Warning: The following is definitely a first-world problem. If you have ever used the gear selector on a Range Rover or Land Rover, then you might be confused by the COMAND system’s rotary controller, at first. They’re almost identically shaped — puckish, so to speak — but for the COMAND’s overhanging touchpad (which itself imbues several other sightless controls). I recently drove an LR4 and Range Rover Evoque before testing the GLC. Long story short: the first I was trying to reverse, I inadvertently switched from Elvis’s 24/7 satellite radio station to Ozzie’s Boneyard — which some would argue is just a different move backwards.
Any other complaints?
Well, my beard’s grown in gray; my lower back is chronically sore; and don’t get me started about the music the kids are listening to these days! Oh, wait a second.
Other complaints about the Mercedes-Benz GLC 300? Just minor ones.
1) Odd that a setup so bent on putting everything at a driver’s fingertips to keep her eyes on the road has no head-up display. Such a feature would make the already excellent human/machine interface even better.
2) Be careful fiddling with the light switches. There are “parking lights”, which illuminate either side of the car, front or back, not something we use in North America much. If you turn one on, inadvertently or not, you need to turn it back off too. It has no timer because some Europeans like to leave the parking light on, so that other drivers can see them (presumably, they don’t use headlights?) and don’t drive into them. The manual says the car extinguishes any lights left on before the battery drains, but I didn’t test the claim’s veracity.
Maybe such nitpicking deserves a thrown bone.

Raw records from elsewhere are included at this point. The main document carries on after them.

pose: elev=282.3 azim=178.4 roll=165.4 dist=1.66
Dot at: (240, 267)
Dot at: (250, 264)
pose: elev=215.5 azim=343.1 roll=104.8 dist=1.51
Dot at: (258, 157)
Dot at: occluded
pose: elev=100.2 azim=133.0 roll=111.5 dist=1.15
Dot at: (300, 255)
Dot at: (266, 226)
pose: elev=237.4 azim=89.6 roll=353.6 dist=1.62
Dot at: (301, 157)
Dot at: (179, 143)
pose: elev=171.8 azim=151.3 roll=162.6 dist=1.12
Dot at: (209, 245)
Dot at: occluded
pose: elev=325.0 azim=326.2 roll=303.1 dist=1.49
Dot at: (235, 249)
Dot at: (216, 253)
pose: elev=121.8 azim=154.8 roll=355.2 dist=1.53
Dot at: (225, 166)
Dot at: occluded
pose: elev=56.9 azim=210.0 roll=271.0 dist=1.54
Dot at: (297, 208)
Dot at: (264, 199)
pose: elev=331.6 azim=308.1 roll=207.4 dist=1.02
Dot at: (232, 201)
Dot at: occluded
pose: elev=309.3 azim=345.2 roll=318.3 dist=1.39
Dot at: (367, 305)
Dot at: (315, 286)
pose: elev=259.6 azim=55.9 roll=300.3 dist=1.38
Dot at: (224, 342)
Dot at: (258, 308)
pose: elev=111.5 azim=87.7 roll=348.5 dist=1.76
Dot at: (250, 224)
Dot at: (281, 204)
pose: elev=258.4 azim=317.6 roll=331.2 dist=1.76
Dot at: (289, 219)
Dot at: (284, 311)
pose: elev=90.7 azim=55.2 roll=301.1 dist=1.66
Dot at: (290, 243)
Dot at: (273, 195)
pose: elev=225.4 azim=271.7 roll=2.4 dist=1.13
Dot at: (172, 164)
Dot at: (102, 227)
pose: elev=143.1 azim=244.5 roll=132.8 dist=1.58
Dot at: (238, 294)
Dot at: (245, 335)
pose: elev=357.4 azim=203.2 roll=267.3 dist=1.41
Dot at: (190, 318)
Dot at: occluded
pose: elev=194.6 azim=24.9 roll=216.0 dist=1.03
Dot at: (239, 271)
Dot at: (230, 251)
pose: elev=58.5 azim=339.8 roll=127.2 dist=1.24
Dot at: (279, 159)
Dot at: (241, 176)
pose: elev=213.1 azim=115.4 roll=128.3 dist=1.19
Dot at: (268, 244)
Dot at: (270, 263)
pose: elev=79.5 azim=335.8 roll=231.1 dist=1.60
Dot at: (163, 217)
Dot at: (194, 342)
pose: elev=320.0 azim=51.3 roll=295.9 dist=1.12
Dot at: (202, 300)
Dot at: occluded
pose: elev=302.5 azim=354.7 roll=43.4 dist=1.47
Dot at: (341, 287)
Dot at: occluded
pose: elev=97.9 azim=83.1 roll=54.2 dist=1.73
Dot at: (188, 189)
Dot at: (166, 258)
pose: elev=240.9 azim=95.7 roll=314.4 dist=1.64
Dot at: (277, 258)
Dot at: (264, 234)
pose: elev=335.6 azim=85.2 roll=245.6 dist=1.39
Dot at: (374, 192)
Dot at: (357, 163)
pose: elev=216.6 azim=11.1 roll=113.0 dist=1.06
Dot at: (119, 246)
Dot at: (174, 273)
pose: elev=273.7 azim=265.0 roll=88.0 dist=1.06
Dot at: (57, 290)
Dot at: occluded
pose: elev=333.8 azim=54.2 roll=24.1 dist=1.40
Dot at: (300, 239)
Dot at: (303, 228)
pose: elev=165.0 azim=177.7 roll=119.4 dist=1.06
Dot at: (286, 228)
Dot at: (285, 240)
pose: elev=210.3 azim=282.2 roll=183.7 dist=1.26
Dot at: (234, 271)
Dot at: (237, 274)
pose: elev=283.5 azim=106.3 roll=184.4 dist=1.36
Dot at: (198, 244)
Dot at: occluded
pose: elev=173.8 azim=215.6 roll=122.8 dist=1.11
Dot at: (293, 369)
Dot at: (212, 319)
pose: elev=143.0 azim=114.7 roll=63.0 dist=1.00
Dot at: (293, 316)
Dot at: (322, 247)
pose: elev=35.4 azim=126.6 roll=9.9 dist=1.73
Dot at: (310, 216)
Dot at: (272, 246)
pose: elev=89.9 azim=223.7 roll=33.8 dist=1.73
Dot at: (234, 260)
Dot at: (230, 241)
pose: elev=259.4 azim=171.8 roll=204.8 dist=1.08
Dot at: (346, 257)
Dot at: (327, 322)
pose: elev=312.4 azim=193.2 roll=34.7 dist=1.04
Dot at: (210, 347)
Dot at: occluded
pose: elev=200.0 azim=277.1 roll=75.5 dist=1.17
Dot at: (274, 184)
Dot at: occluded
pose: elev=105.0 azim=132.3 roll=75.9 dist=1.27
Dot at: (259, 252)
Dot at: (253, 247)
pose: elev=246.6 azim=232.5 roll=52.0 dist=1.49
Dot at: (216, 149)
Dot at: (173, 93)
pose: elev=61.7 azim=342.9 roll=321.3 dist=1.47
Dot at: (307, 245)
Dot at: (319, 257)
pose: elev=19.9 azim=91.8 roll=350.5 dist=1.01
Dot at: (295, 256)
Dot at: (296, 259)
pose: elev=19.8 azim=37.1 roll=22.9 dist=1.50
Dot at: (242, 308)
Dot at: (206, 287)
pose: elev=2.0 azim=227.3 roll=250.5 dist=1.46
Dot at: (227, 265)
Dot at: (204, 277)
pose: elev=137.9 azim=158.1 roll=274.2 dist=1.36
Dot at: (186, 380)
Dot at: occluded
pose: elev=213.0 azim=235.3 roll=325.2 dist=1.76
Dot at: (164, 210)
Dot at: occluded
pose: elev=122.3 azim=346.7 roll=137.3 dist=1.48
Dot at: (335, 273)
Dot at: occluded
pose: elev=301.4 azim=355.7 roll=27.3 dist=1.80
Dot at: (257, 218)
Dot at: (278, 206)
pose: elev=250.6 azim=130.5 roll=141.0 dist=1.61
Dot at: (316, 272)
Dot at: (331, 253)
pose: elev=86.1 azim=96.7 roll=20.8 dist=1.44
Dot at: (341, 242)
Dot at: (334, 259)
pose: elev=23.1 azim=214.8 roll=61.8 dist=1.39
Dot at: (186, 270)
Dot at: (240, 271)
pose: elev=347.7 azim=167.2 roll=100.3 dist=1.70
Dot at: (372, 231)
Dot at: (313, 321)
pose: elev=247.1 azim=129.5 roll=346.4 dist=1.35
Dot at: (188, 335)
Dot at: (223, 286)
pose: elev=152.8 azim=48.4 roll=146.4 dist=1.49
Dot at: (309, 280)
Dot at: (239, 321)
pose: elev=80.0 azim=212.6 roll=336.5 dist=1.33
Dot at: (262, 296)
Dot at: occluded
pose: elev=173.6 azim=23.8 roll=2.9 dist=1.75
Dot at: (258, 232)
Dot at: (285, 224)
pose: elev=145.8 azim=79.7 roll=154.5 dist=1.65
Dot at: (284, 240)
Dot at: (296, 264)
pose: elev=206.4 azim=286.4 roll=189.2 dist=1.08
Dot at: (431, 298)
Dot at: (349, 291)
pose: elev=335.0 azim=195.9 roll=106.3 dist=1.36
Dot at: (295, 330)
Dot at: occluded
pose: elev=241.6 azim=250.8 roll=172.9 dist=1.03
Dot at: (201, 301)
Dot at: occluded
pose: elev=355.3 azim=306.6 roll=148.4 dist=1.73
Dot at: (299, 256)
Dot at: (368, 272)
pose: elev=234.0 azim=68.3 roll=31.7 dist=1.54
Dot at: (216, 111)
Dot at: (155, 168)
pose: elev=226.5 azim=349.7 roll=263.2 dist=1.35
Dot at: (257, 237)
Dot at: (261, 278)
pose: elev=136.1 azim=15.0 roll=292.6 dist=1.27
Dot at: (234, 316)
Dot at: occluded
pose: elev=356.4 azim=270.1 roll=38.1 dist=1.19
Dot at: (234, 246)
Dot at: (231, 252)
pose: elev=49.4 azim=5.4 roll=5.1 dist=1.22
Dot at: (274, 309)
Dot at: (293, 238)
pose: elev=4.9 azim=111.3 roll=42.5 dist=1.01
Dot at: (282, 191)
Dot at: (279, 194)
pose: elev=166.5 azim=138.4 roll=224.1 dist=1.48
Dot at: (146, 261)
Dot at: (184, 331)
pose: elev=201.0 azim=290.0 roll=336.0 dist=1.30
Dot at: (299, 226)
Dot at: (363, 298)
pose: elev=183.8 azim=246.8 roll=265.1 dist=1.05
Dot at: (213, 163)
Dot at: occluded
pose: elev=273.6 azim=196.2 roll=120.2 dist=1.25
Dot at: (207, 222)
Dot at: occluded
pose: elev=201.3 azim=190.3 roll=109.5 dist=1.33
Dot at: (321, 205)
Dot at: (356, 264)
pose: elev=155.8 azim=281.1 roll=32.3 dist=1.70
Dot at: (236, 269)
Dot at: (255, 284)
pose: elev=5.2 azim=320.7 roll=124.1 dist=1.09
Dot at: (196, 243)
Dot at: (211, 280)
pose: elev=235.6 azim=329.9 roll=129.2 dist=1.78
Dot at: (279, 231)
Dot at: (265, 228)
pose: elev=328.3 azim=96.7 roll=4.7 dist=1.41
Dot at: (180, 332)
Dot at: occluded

Let’s talk a bit about the manufacturer’s online retail experience.
Did you know about the Mercedes-Benz OnlineCode System?
The specific car you buy, from its colour to the assorted upgrades, has its own customized ‘brochure’. This tester’s code is M9311384, which you enter in the top right corner of the company’s Canadian website. See below for the many extras you’ll find there, not included in the base model. Fortunately, even with none of these add-ons, the 2016 GLC 300 4Matic still drives like a very r-r-responsive car.
4 years/80,000 km; 4 years/80,000 km powertrain; 5 years/unlimited distance corrosion perforation; 4 years/unlimited distance roadside assistance
|Model Tested||2016 Mercedes-Benz GLC 300 4MATIC|
|Price as Tested||$62,640|
Premium Package $4,900 – Easy-Pack Power Tailgate, COMAND Online Navigation w/MB Apps, Panoramic Sunroof, Illuminated Door Sill Panels, Ambient lighting, Rear View Camera, DVD Drive; Premium Plus Package $2,900 – 115V Power Socket, Parking Package, Memory Package w/ Power Steering Column, Power Adjustable Passenger's Seat, Integrated Garage Door Opener, Heated Rear Seats, PARKTRONIC w / Active Parking Assist, KEYLESS-GO; Intelligent Drive Package $2,700 – Active Blind Spot Assist, Active Lane Keeping Assist, DISTRONIC PLUS with Steering Assist, BAS PLUS with Cross-Traffic Assist, PRE-SAFE Brake (Autonomous emergency braking), PRE-SAFE PLUS for rear-end collision; Sport Package $1,500 – AMG Exterior Package, AMG Styling Package, 19" AMG 5-twin-spoke light-alloy wheels; LED Light System $1,700 – Adaptive Highbeam Assist (AHA), LED Intelligent Light System; running boards $750, Burmeister sound system $1,000, Sirius satellite radio $475, 360-degree Surround View camera $595, trailer hitch $675, heated steering wheel $250, open pore dark ash wood trim $250.